Si l'on s'interroge sur ce en quoi consiste l'exercice de la justice et sur l'origine de notre capacité à l'exercer, il est possible d'opposer deux conceptions : la conception rationaliste, selon laquelle la justice relèverait de la raison, et la conception selon laquelle la justice serait ancrée dans le sentiment, c'est-à-dire dans ce que l'on éprouve, dans le domaine affectif et émotionnel.

Se demander si la justice peut relever du sentiment amène donc à se demander si les notions d'équité et d'égalité peuvent trouver leur origine et leur réalisation dans un sentiment naturel de répugnance pour la souffrance d'autrui et pour tout ce qui nous semble injuste.

Ne doit-on pas, au contraire, séparer radicalement le domaine de la justice de celui du sentiment, en disant que la justice implique une règle qui ne peut provenir que de la raison, et que notre sentiment n'est pas fiable pour nous dire ce qui est juste et ce qui est injuste ? Répondre à cette question amène, de plus, à distinguer le rôle possible du sentiment dans l'origine de la notion de justice et son rôle dans la volonté et dans l'exercice de la justice.

Nous verrons dans un premier temps que la justice trouve son origine dans un sentiment naturel, avant de comprendre la justice comme l'exercice d'un contrôle, par la raison, des autres fonctions de l'âme.
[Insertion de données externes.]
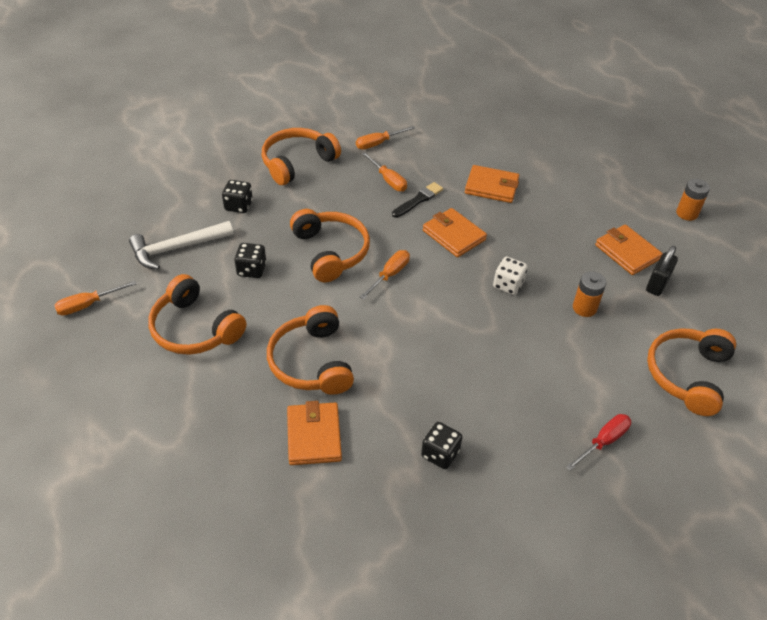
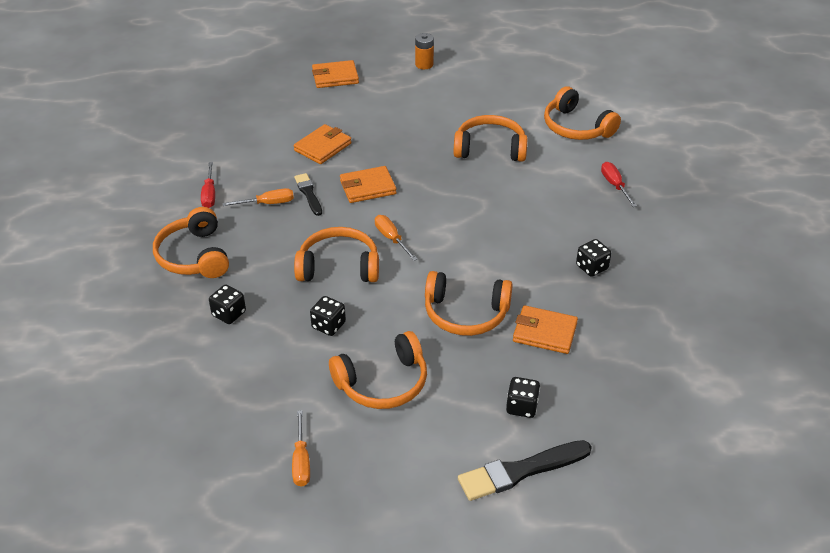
camera: 65 degrees left, 5 degrees down
white hammer [129,221,233,270] -> none
orange screwdriver [356,126,415,150] -> red screwdriver [201,162,215,208]
white dice [493,257,528,295] -> none
orange battery [573,272,606,317] -> orange headphones [454,115,527,162]
orange wallet [595,224,663,275] -> orange wallet moved to [312,60,359,88]
black padlock [646,246,678,296] -> none
none -> black brush [458,440,592,501]
none -> black dice [506,377,540,418]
On pourra alors affirmer que le sentiment peut jouer un rôle dans l'exercice de la justice même s'il n'est pas à l'origine de notre connaissance de ce qui est juste ou injuste. 1° La justice trouve son origine dans le sentiment Rousseau défend l'idée qu'il existe en chaque homme un principe inné de justice et de vertu.
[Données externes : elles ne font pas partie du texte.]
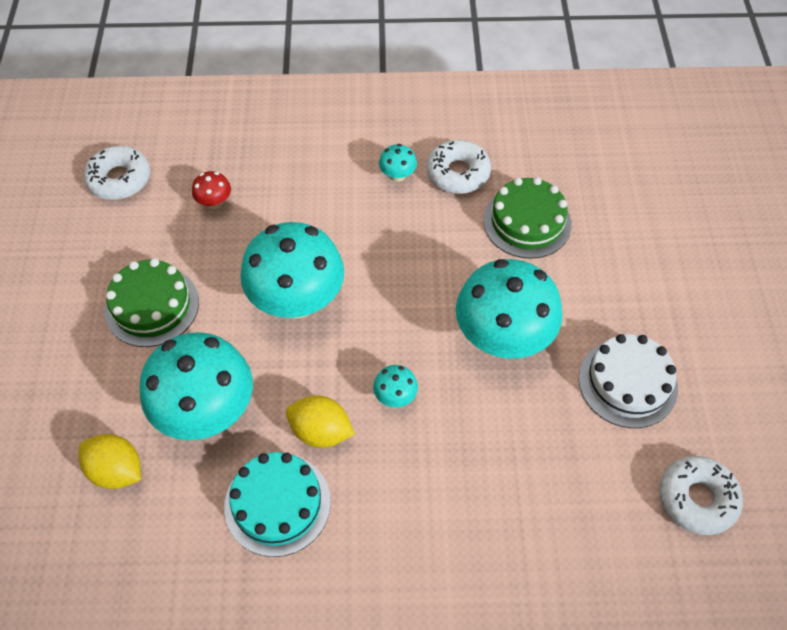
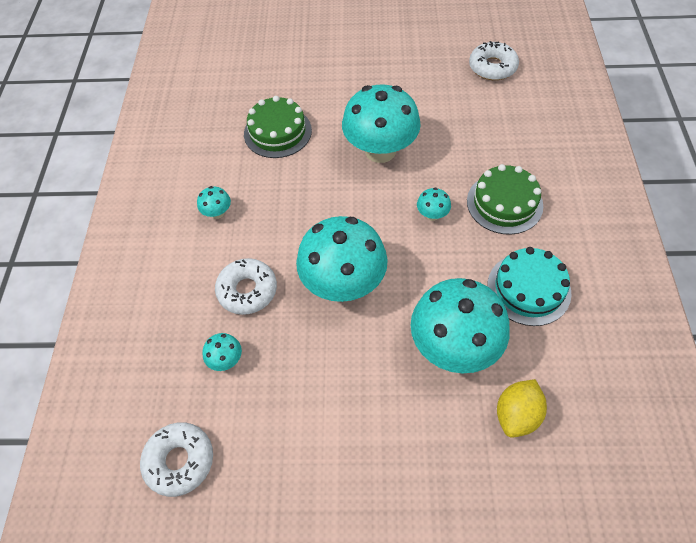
camera: 85 degrees left, 0 degrees up
green cake [105,258,199,347] -> green cake moved to [467,164,543,235]
red mushroom [192,171,231,209] -> turquoise mushroom [203,333,242,371]
yellow lemon [286,396,355,448] -> none
white donut [427,140,491,194] -> white donut moved to [215,258,277,315]
white cake [579,334,678,428] -> none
Ce principe est ancré dans la loi naturelle, inscrite dans le cœur de l'homme : c'est ce sentiment inné qui règle, à l'état de nature, le rapport de l'homme avec ses semblables, et qui rend possible l'empathie, c'est-à-dire l'identification à la souffrance d'autrui, et la pitié, qui est la répugnance naturelle devant cette souffrance.

Ce sentiment serait ainsi à l'origine du principe de justice : Rousseau affirme que quelles que soient les coutumes et les idées dominantes d'une nation, chaque homme éprouve un sentiment d'horreur face à l'oppression des faibles par les forts et face au meurtre d'un de ses semblables.

Si un tel principe est universel, c'est parce qu'il ne provient pas d'idées acquises qui relèveraient de la raison, mais d'un sentiment naturel gravé en chacun, et qui reste présent même quand des idées acquises viennent le contredire.

C'est ce sentiment qui nous permet de reconnaître le bien du mal et nous donne la volonté de réaliser le premier et de fuir le second.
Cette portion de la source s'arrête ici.